Currently reading through the section on Graph-like models. A few quotes:
For example, Facebook maintains a single graph with many different types of vertices and edges: vertices represent people, locations, events, checkins, and comments made by users; edges indicate which people are friends with each other, which checkin happened in which location, who commented on which post, who attended which event, and so on [35].
Property Graphs
In the property graph model, each vertex consists of:
- A unique identifier
- A set of outgoing edges
- A set of incoming edges
- A collection of properties (key-value pairs)
Each edge consists of:
- A unique identifier
- The vertex at which the edge starts (the tail vertex)
- The vertex at which the edge ends (the head vertex)

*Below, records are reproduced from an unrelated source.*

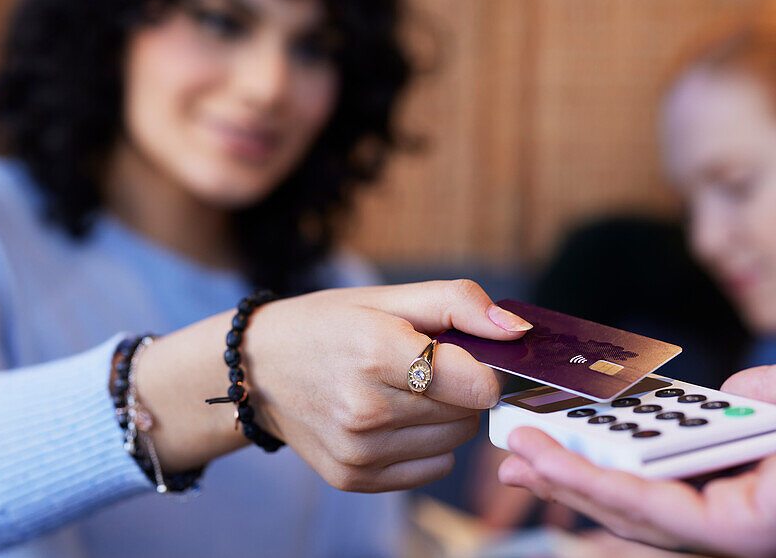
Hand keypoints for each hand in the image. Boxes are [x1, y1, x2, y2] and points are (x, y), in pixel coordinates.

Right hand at [245, 280, 529, 491]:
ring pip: (454, 442)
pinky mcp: (354, 478)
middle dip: (460, 389)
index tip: (461, 353)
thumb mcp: (388, 295)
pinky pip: (431, 468)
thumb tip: (518, 330)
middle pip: (469, 414)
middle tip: (423, 367)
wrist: (257, 370)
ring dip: (443, 417)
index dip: (483, 366)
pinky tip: (389, 418)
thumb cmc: (329, 324)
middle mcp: (367, 409)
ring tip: (401, 391)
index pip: (480, 384)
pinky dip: (423, 444)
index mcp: (377, 353)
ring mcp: (358, 450)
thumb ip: (459, 303)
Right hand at [498, 327, 775, 556]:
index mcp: (760, 485)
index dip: (602, 464)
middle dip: (569, 483)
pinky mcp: (755, 536)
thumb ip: (745, 398)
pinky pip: (663, 513)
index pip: (663, 484)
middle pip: (638, 508)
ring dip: (570, 484)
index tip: (555, 438)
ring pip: (639, 516)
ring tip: (517, 453)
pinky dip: (604, 486)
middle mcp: (752, 520)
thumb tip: (704, 398)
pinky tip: (565, 463)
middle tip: (513, 458)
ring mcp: (752, 535)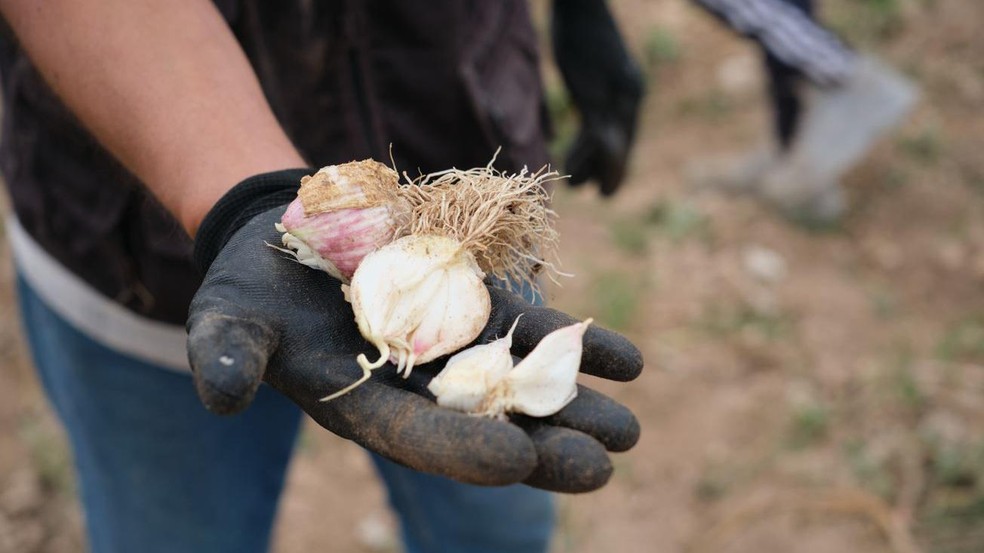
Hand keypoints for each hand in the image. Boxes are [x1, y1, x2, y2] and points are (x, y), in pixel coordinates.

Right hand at [187, 176, 643, 491]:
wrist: (286, 237)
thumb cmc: (250, 287)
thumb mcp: (226, 319)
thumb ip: (226, 356)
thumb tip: (218, 396)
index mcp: (362, 404)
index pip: (418, 437)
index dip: (465, 450)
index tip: (518, 459)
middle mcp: (416, 387)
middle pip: (486, 424)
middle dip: (542, 446)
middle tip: (602, 465)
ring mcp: (452, 347)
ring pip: (520, 381)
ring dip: (574, 402)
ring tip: (629, 426)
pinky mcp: (474, 307)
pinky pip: (531, 328)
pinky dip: (577, 341)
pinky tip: (628, 360)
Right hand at [552, 0, 644, 195]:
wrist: (582, 3)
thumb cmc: (584, 26)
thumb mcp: (594, 61)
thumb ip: (597, 86)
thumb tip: (590, 103)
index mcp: (632, 87)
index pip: (627, 131)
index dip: (618, 157)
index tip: (606, 174)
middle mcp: (630, 94)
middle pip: (623, 141)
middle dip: (614, 169)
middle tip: (604, 194)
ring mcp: (614, 96)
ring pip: (610, 145)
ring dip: (596, 170)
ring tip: (584, 189)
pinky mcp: (595, 96)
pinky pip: (594, 138)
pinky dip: (586, 160)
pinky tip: (575, 175)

- A label to describe the kind of relationship between the two vertices
- A collection of properties (key-value pairs)
Some important aspects of this model are:
- Any vertex can have an edge connecting it with any other vertex. There is no schema that restricts which kinds of things can or cannot be associated.

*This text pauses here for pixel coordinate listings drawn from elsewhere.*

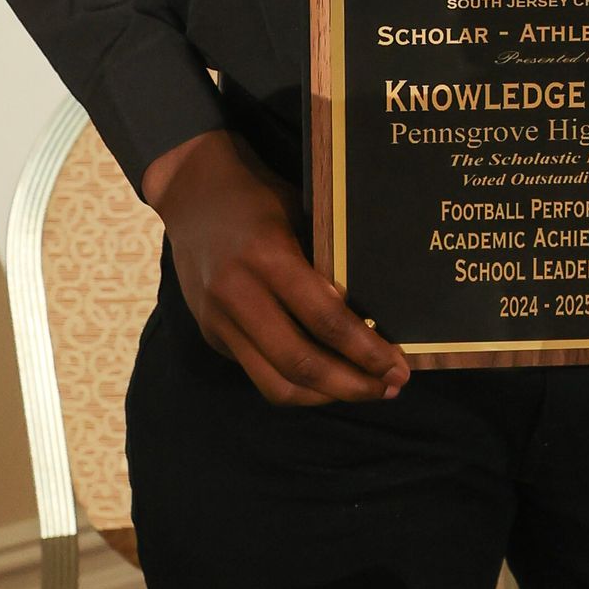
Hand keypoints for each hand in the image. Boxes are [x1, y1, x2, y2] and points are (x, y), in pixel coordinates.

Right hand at [142, 131, 410, 405]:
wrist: (191, 192)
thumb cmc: (259, 196)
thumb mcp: (300, 215)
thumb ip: (324, 263)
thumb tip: (371, 313)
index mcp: (268, 258)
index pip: (324, 320)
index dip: (365, 351)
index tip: (397, 368)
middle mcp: (239, 296)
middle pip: (300, 363)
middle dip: (350, 385)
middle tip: (390, 388)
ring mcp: (219, 321)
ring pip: (274, 383)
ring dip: (323, 397)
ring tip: (362, 390)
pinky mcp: (210, 335)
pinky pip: (257, 372)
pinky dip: (295, 382)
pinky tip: (326, 378)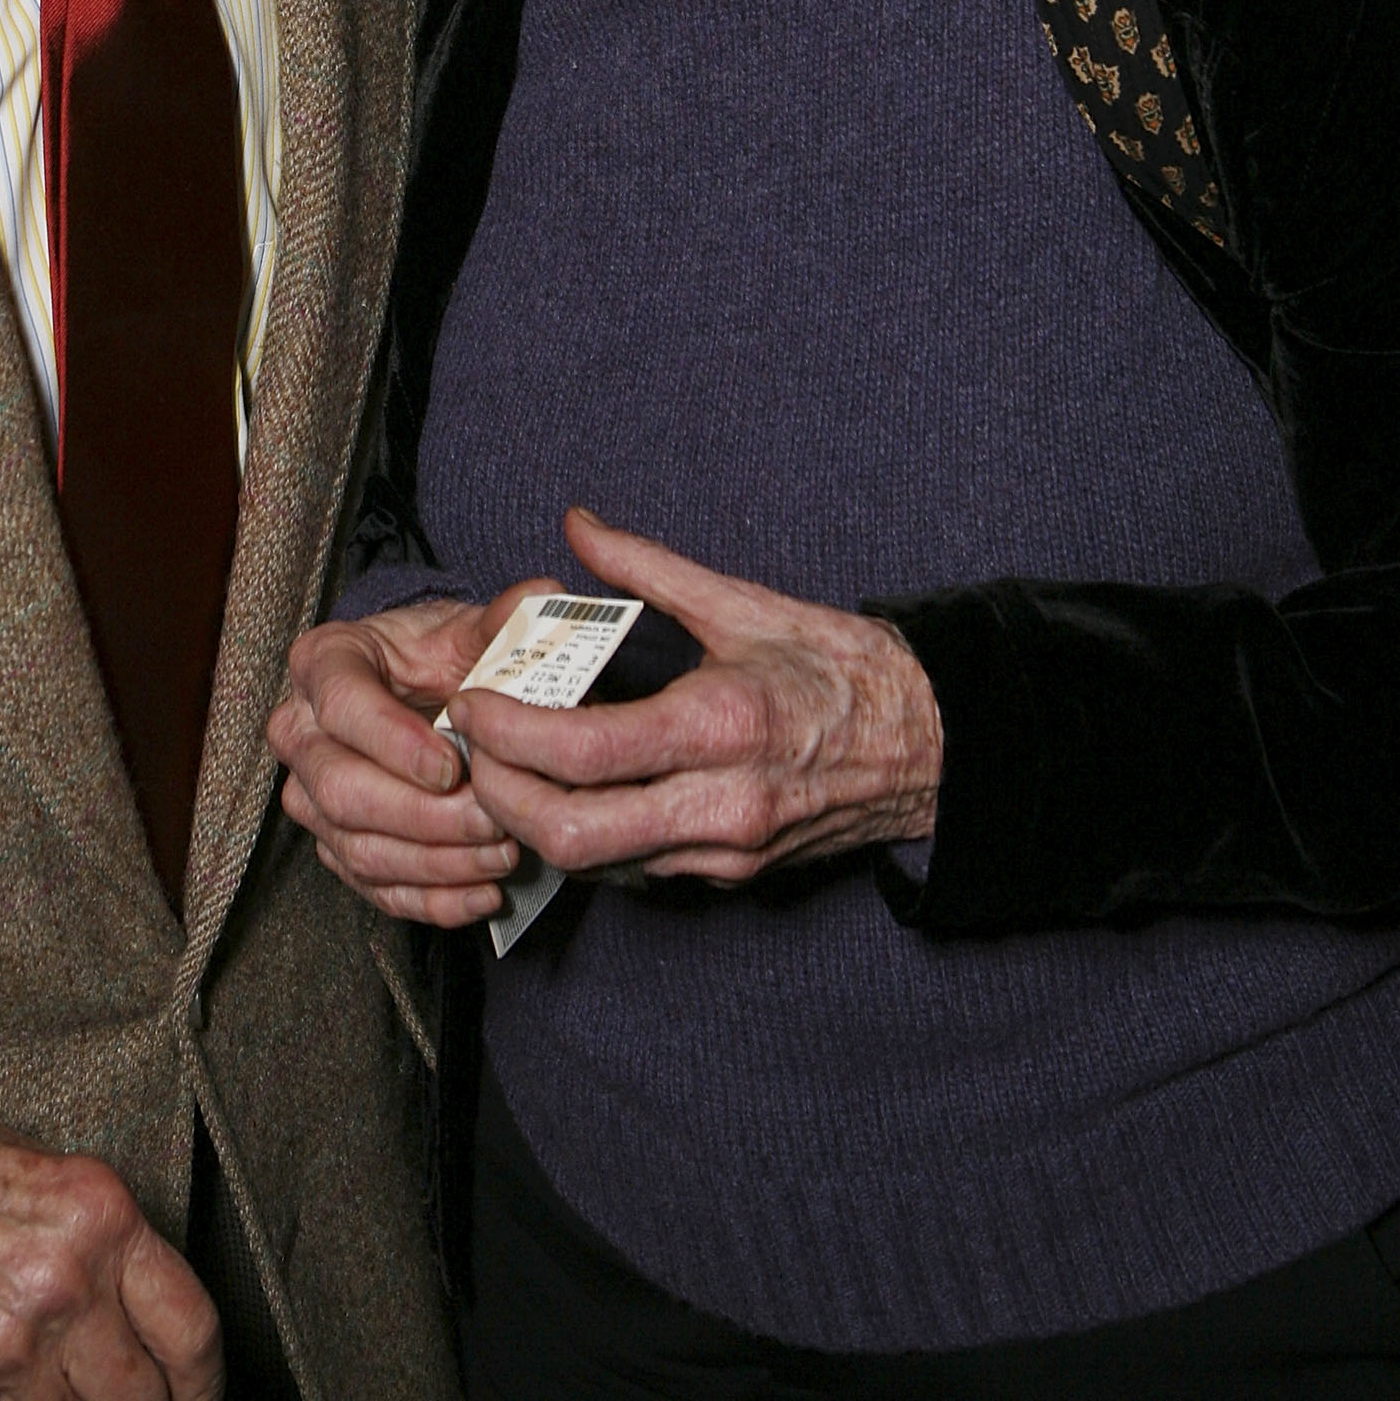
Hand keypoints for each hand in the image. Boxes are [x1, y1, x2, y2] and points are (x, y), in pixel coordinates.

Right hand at [269, 590, 536, 924]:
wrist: (423, 691)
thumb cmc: (440, 654)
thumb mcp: (469, 629)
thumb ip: (504, 619)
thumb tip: (544, 597)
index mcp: (323, 663)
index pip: (343, 707)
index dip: (393, 742)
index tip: (452, 768)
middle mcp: (301, 732)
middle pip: (340, 790)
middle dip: (422, 816)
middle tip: (491, 819)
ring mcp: (311, 796)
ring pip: (357, 847)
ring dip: (436, 862)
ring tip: (503, 854)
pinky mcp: (336, 846)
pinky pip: (373, 889)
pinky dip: (431, 901)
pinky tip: (484, 894)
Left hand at [444, 509, 941, 884]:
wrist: (931, 746)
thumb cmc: (841, 668)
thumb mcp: (744, 603)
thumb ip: (647, 567)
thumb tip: (578, 526)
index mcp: (720, 725)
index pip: (582, 754)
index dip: (506, 736)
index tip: (469, 703)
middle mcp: (720, 803)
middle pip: (572, 835)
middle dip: (500, 799)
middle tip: (470, 750)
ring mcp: (726, 850)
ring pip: (596, 863)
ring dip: (535, 823)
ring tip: (501, 767)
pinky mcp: (732, 874)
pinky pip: (635, 866)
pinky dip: (588, 835)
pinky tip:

- Given any vertex, you can efficiently find both its incoming and its outgoing edges, and thus traverse the graph—i.e., follow a path through a chain of vertices—both forward and backward. (That’s why Example 2-2 has indexes on both the
tail_vertex
and head_vertex
columns.)
- By using different labels for different kinds of relationships, you can store several different kinds of information in a single graph, while still maintaining a clean data model.
This is very similar to the Simple IoT data model. Below are the data structures used:
// Node represents the state of a device. UUID is recommended
// for ID to prevent collisions is distributed instances.
type Node struct {
ID string
Type string
Points Points
}
// Edge is used to describe the relationship
// between two nodes
type Edge struct {
ID string
Up string
Down string
Points Points
Hash []byte
}
In this case we are using an array of Points
to represent the properties instead of key/value pairs.
// Point is a flexible data structure that can be used to represent
// a sensor value or a configuration parameter.
// ID, Type, and Index uniquely identify a point in a device
type Point struct {
// ID of the sensor that provided the point
ID string
// Type of point (voltage, current, key, etc)
Type string
// Index is used to specify a position in an array such as
// which pump, temp sensor, etc.
Index int
// Time the point was taken
Time time.Time
// Duration over which the point was taken. This is useful
// for averaged values to know what time period the value applies
// to.
Duration time.Duration
// Average OR
// Instantaneous analog or digital value of the point.
// 0 and 1 are used to represent digital values
Value float64
// Optional text value of the point for data that is best represented
// as a string rather than a number.
Text string
// statistical values that may be calculated over the duration of the point
Min float64
Max float64
}
The Point
data-structure is working out very well. Most points only use a few of the fields, but having the extra fields typically does not cost much with encoding algorithms like protobuf. The time field is especially critical for sensor data and synchronization. Even for configuration values, it is very handy to know when the value was last changed. And, if you data properties are all expressed as points, it is very simple to capture all data changes in a historian like InluxDB. The Point.Index
field also allows us to express arrays in a property. Simply use the same Point.Type
for a series of points and increment Point.Index
to express the point position in an array. These points can be easily turned into an array when it comes time to use the data.
One thing I had not considered yet is adding a Label
or Type
field to the Edge
struct. This would allow us to describe different types of relationships – may be useful in the future.